### Reading text

══════════

On the campaign trail in 2020, Biden disparagingly quipped that Trump had embraced

"all the thugs in the world,"
from North Korean leader Kim Jong Un to Russian President Vladimir Putin. Earlier, in 2019, Biden had pledged to make Saudi Arabia a global “pariah” for the part that Saudi Crown Prince Mohammed bin Salman, known as MBS, played in the killing of the journalist Jamal Khashoggi. When he entered the Oval Office, Biden claimed he would match his words with actions by making human rights a foreign policy priority. In his second week as president, Biden told staffers gathered at the State Department that “upholding universal rights” was the “grounding wire of our global policy, our global power”; rights, he said, were the United States’ “inexhaustible source of strength.” Biden was a seasoned politician, and he knew that the world was complicated. But he didn’t present rights as values to be promoted only when world events allowed. Instead, in his view, advancing them was itself a way to meet the country’s greatest foreign policy challenges.

══════════

### Data listing
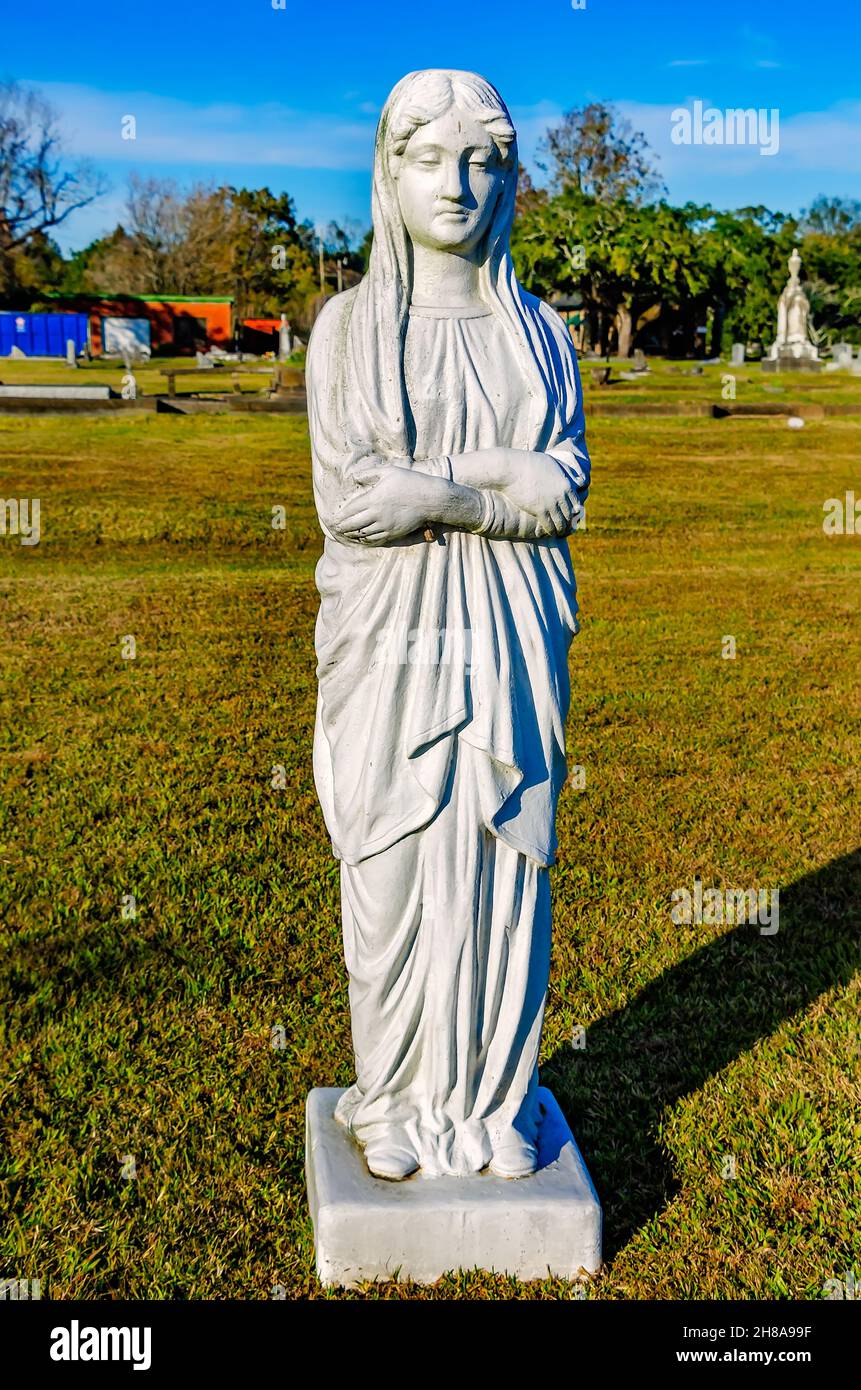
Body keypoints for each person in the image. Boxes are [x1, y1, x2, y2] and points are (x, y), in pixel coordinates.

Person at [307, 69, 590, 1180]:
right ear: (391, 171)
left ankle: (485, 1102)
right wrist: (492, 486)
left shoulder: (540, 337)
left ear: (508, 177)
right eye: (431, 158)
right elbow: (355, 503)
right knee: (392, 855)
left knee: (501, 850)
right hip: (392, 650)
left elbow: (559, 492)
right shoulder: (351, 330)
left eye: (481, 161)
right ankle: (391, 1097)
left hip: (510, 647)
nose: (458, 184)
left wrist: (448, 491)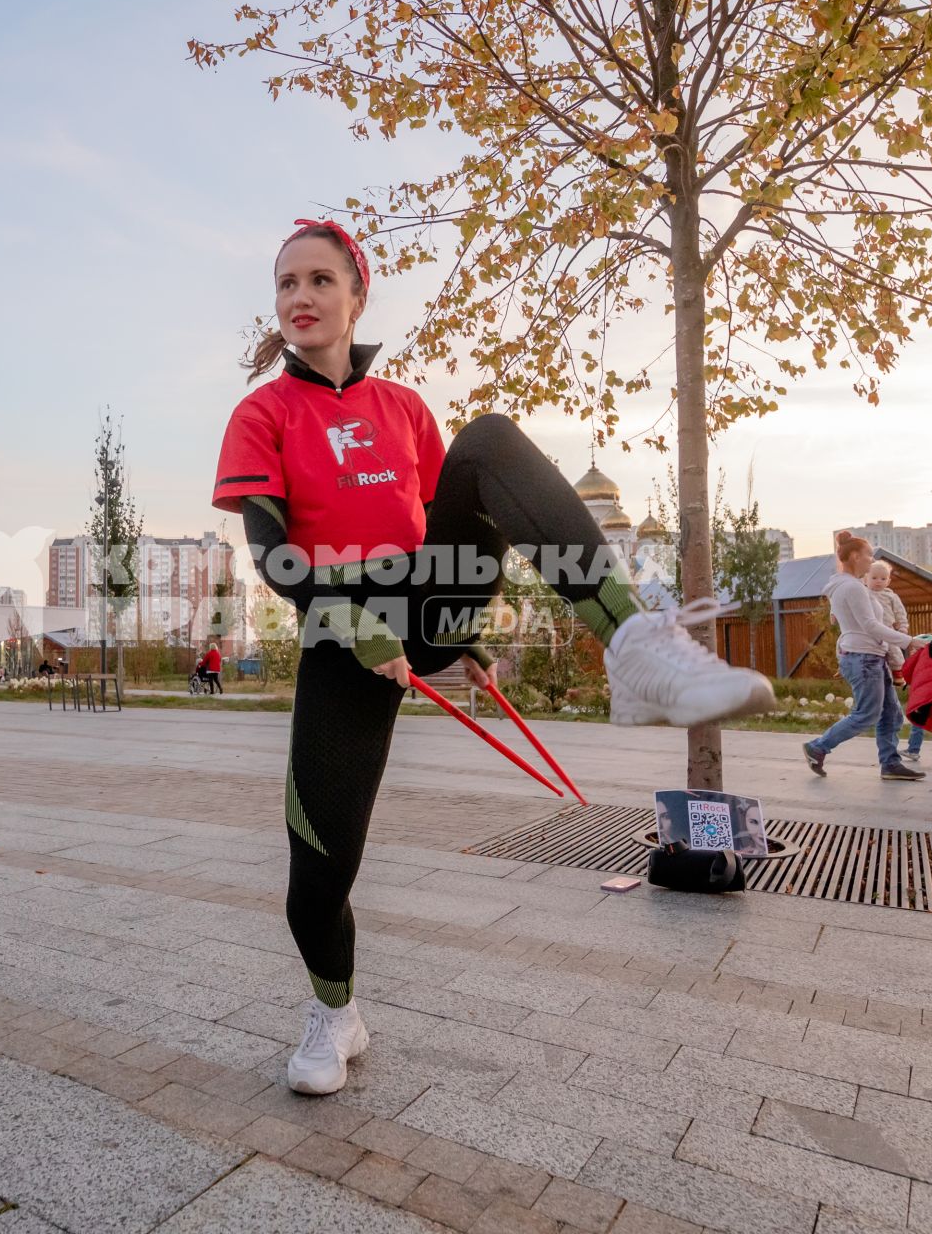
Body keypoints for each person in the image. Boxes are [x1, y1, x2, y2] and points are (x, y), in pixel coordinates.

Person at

══════════

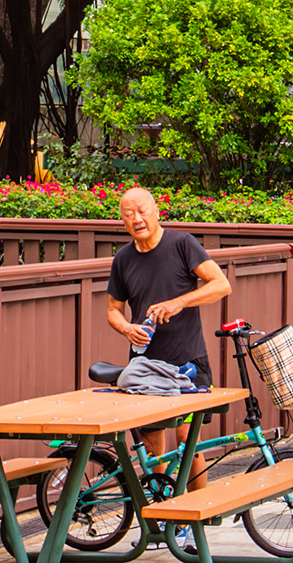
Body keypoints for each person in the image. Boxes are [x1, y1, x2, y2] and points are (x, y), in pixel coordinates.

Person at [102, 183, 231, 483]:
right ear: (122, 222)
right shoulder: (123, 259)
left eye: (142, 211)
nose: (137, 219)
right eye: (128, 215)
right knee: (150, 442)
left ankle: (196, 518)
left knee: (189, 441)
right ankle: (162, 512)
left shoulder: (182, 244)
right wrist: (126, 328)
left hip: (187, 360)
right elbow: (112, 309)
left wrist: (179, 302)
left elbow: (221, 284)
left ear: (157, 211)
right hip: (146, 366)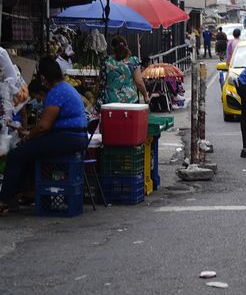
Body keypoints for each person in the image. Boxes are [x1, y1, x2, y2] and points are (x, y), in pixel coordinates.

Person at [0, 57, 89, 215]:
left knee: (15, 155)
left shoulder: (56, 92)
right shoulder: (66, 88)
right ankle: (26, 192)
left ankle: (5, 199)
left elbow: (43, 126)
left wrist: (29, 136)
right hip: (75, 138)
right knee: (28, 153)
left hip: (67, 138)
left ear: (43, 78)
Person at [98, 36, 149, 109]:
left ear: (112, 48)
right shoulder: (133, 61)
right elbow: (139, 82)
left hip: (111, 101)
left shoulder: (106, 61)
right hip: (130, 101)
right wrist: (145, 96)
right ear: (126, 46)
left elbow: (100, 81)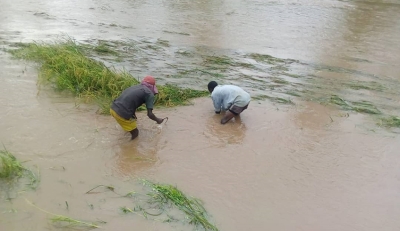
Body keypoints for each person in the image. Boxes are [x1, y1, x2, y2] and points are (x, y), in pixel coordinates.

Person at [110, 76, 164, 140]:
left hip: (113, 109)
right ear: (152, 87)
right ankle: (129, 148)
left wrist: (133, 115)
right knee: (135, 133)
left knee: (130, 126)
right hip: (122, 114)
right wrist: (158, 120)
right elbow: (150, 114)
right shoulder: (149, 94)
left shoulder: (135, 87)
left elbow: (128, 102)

══════════

### Exercise requirements
#1 In the passage on Biden and human rights, where were the staffers gathered when Biden spoke to them in his second week as president?
#2 Say whether each statement agrees with the passage on Biden and human rights, answering yes or no and quoting the deciding words.
(a) In 2019, Biden pledged to make Saudi Arabia a global pariah.
(b) Biden presented rights as values to be promoted only when world events allowed.
(c) Biden spoke to staffers gathered at the Pentagon during his second week as president.
#3 Carry the passage on Biden and human rights on past its final sentence.
The entries play no role here.

### Results by task
#1 At the State Department.

#2
(a) Yes: "in 2019, Biden had pledged to make Saudi Arabia a global “pariah”"
(b) No: "But he didn’t present rights as values to be promoted only when world events allowed."
(c) No: "Biden told staffers gathered at the State Department"

#3
Biden initially lived up to his promises, issuing dozens of executive orders in just his first month to reverse steps Trump had taken to diminish the United States’ commitment to international human rights. Biden rejoined the UN Human Rights Council and the Paris climate accord. He removed Trump’s sanctions on the International Criminal Court. He directed federal agencies to promote protections for LGBTQ people abroad and issued the first comprehensive US strategy to prevent atrocities.

Then something changed. Instead of treating the US commitment to its values as a source of strength, the administration behaved as though its own stated principles were an albatross around its neck. Instead of leveraging US power to advance human rights abroad, Biden hesitated to confront allies about their abuses. The administration downplayed concerns about international legal norms, and by the end of his term, Biden was sending antipersonnel landmines to Ukraine—even though a global ban on the weapons had been in place for decades—and sending arms to Israel’s government despite its serious violations of the laws of war in Gaza.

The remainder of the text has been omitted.